September 16 – Venezia – the day of the deluge on the streets of this water city. We wander on our own, looking for stores we had each marked on our Streetwise Venice maps. My goal is to get to a bead store called Anticheta in Dorsoduro, over the Accademia Bridge. It is raining, but nothing my umbrella can’t handle. However, I arrive at the store I’m looking for, only to find that it closed 30 minutes ago and won’t be open again for three more hours, at 16:00, 4:00 p.m.. This is a long break for a store in Venice, but since the shop is in Dorsoduro, rather than in San Marco or the Rialto district, it is calmer, this shop is probably more legitimate, rather than touristy, and the owner can close for as long as he chooses.

I look for a place to have lunch and find one just two or three doors down from Anticheta. I have an excellent sandwich, a delicious peach and apple tart, and a cappuccino. I eat slowly and stay in my seat, grateful for once that the bars and restaurants don’t slam down the bill (il conto) until you ask for it, even if that is three hours from the time you finish your meal.

Unfortunately, I have hope that the rain will abate, even slightly, so I finally pay for my meal and begin to walk, taking advantage of this “killing time” task, believing it will afford me a chance to see this part of Venice, even in the rain. However, “rain” isn’t really what continues. How about torrential rain? How about deluge? How about . . . the streets are ready to float into the canals!

However, I walk, my favorite, dependable Primo Breeze shoes sloshing, holding me without sliding on the wet stones, but never to recover from their afternoon and evening of Noah’s Ark weather. I have kept them on every windowsill (windows open) for the past 10 days, but still, they throw off the scent of Venetian canal water mixed with a rainstorm the likes of which they’ve never seen. A new pair from is definitely in order as soon as I arrive at a dependable Internet point.

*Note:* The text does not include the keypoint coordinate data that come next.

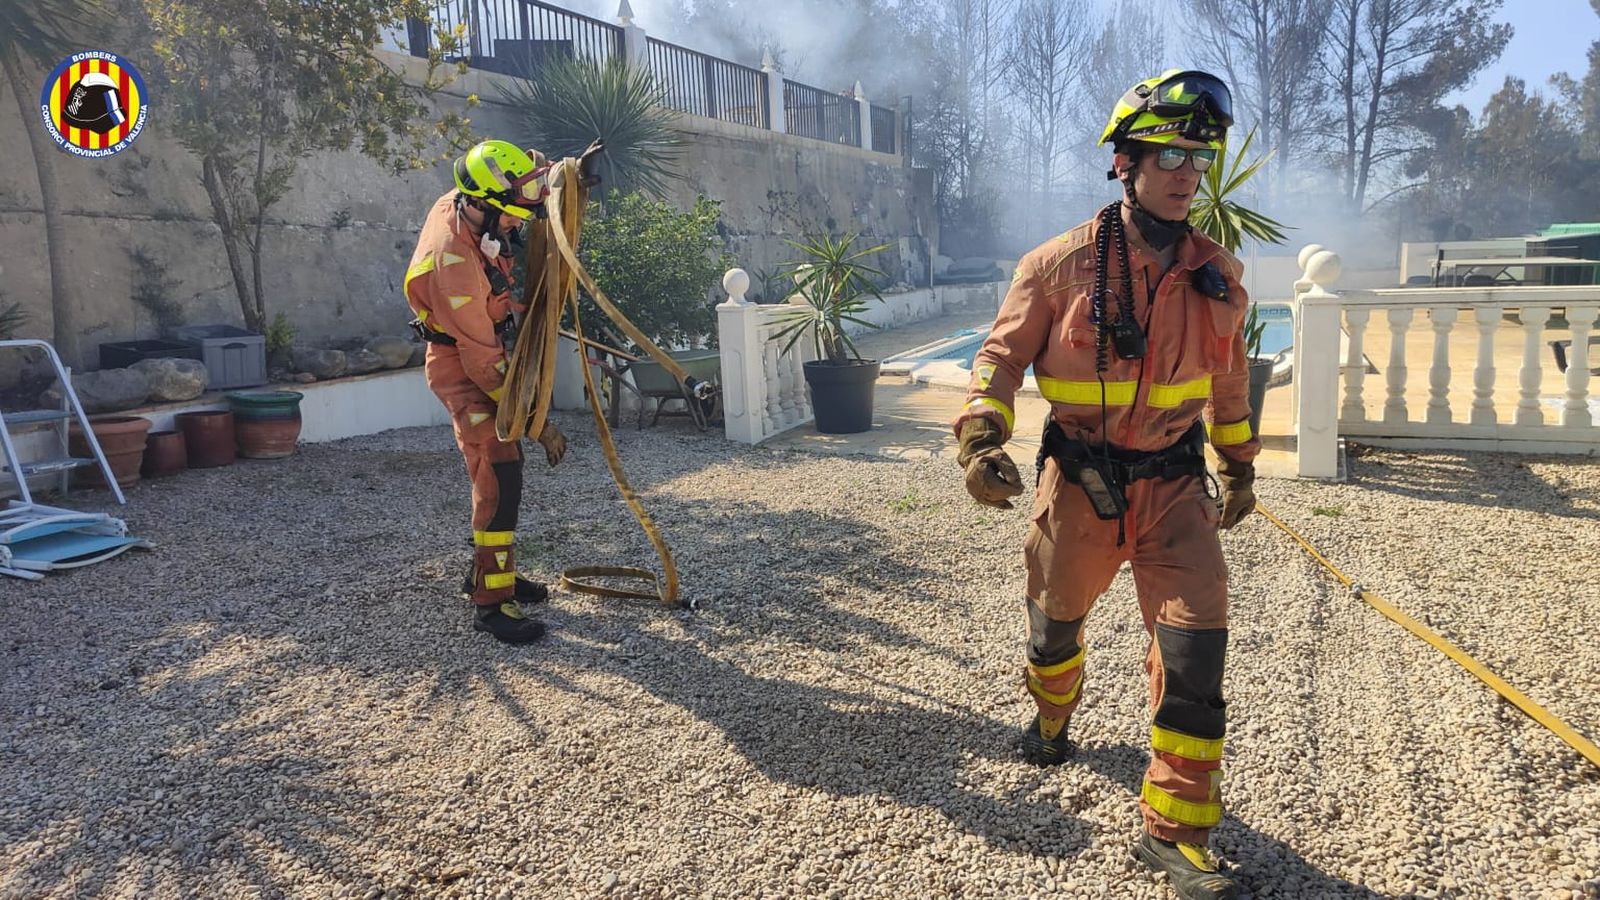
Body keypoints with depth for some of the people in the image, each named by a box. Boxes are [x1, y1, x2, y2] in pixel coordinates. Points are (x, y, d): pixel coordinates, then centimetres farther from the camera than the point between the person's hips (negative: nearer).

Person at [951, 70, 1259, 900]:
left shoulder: (1216, 274, 1)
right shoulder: (1062, 264, -11)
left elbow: (1228, 380, 15)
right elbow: (1003, 357, -5)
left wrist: (1239, 466, 22)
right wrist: (980, 439, -21)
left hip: (1176, 488, 2)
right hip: (1077, 485, -2)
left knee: (1196, 649, -7)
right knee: (1056, 622, 19)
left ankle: (1173, 830, 8)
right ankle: (1051, 718, 54)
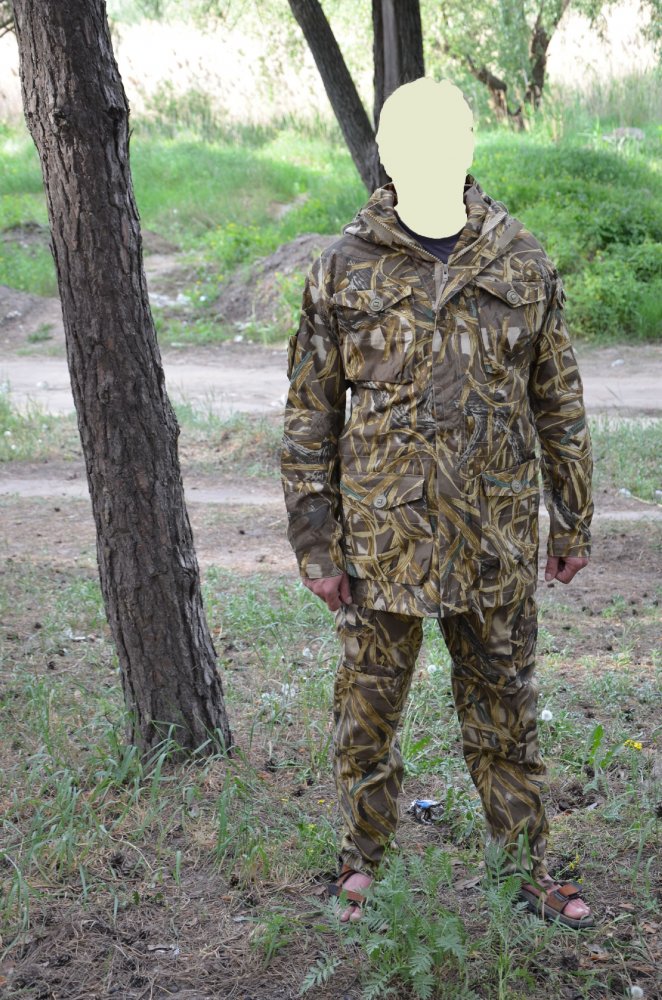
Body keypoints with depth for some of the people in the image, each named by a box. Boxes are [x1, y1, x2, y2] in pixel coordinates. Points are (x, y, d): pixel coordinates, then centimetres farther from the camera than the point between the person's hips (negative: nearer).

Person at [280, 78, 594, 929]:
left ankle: (526, 867, 31)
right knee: (368, 709, 11)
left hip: (496, 541, 2)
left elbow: (557, 403, 9)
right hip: (382, 540, -1)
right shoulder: (343, 273, -4)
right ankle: (363, 865, 31)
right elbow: (309, 418, 0)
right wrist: (314, 542, -2)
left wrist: (572, 523, 11)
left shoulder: (521, 264, 1)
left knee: (504, 711, 15)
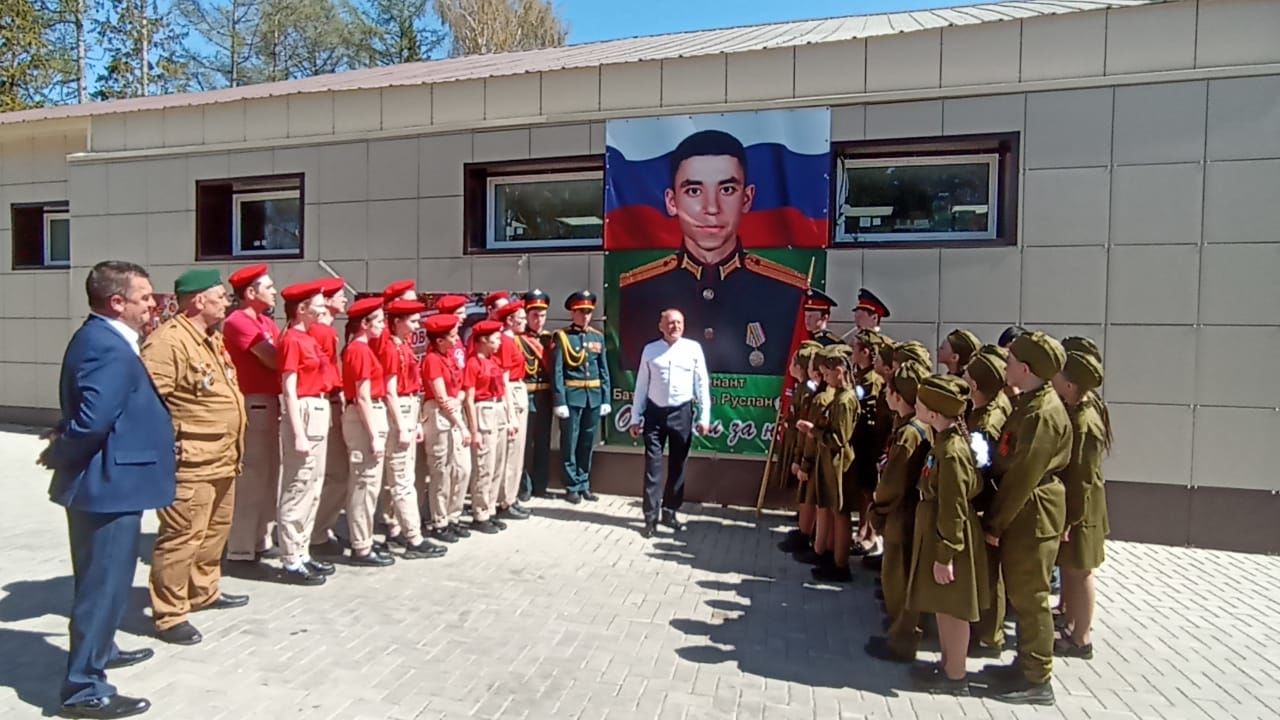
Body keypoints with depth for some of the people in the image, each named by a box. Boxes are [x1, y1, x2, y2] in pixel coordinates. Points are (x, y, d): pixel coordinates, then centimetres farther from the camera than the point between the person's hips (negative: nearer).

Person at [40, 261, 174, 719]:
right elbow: (93, 419, -29)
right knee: (103, 582, 0)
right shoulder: (108, 348, -22)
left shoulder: (102, 339, 11)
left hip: (107, 479, 11)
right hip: (108, 482, -11)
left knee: (103, 579, 25)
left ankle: (98, 649, 43)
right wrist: (57, 456, -13)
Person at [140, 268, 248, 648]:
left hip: (222, 458, 10)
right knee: (182, 537, -2)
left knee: (215, 530, 21)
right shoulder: (168, 340, -18)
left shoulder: (212, 338, 14)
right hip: (191, 462, -10)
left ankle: (204, 591, 36)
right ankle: (169, 615, 10)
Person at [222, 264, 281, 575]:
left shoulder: (267, 322, 17)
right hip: (253, 405, -9)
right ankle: (239, 553, 2)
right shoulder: (238, 321, -11)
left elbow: (278, 357, 9)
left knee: (269, 476, 15)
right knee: (251, 478, -6)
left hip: (270, 403, 9)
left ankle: (261, 541, 27)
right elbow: (275, 359, -18)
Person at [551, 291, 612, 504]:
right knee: (570, 443, 4)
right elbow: (557, 372, -7)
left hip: (594, 396, 4)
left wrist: (606, 399, 6)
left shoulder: (598, 337, 10)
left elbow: (604, 370, 11)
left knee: (587, 444, 11)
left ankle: (584, 485, 22)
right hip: (571, 396, -4)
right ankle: (573, 487, 14)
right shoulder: (561, 337, -3)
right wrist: (559, 401, -13)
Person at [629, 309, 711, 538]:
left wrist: (704, 417, -3)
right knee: (653, 465, 1)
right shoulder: (650, 350, 2)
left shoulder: (693, 349, 0)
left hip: (682, 412, 0)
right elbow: (641, 386, 5)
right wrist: (635, 418, 4)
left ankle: (670, 512, 26)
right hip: (655, 412, 0)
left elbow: (702, 384, 1)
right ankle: (651, 516, 9)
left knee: (677, 465, 10)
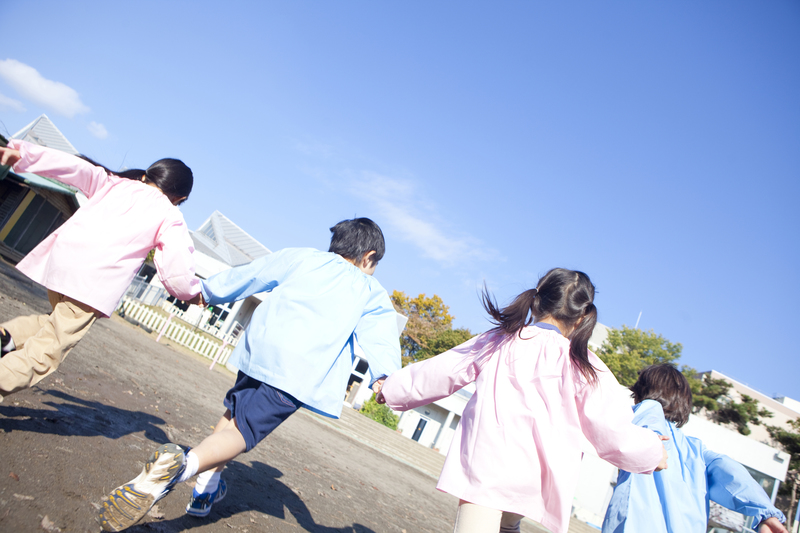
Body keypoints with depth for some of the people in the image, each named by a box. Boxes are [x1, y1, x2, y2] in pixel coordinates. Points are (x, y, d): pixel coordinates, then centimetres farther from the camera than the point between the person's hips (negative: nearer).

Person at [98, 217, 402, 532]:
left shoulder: (300, 257, 23)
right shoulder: (372, 292, 20)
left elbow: (246, 275, 26)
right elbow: (381, 332, 4)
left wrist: (206, 292, 36)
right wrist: (383, 376, -6)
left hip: (260, 347, 3)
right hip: (304, 370, -2)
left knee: (234, 412, 27)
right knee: (243, 430, 0)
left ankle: (206, 490, 28)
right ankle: (183, 465, -27)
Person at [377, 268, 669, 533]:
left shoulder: (499, 342, 3)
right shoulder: (584, 366, 0)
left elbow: (439, 372, 11)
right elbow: (613, 430, 3)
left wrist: (395, 389, 26)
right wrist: (652, 452, 24)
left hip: (485, 466, -2)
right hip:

And the beads? I return to the store at 3:30, pace a bit, go two doors down to the little lunch place, ask for a cappuccino again, and sit, writing in my journal for 30 minutes. Then I pace outside the store. A young Pakistani man asks in a sort of Italian pantomime whether I am waiting for the shop to open (no, I’m just pacing in the deluge for my health!). He makes a quick phone call, speaking in rapid sort of Italian, and hangs up, telling me “Quindici minuti” Fifteen minutes. At 16:20, an older, graying man appears at my sisde to open the store. Three hours and twenty minutes’ wait, then ten minutes in the store, and Euro 200 worth of beads for Euro 150 in a little red bag . . . truly, there ware probably fifteen beads – very old Venetian, some sort of old, and some he says were “newer”. He’d throw those in for no charge. Wish I had known that! I would have gotten a few more. They are silver, and very nice. See the photo with the smaller beads. The second bead collection is one I purchased earlier that morning, before the deluge!

At any rate . . . my Venetian flood, from the heavens, not the walkways. And by the time I get back to the hotel and greet my travel mates, they have already changed their soaked clothing twice. We are all hungry and ready for some dinner. And the weather has cleared, so we walk the streets toward the Rialto Bridge until we find the Il Colombo Ristorante . . . very nice, lovely food, fresh fish, whole and waiting to be chosen, and the boast that Woody Allen has eaten here.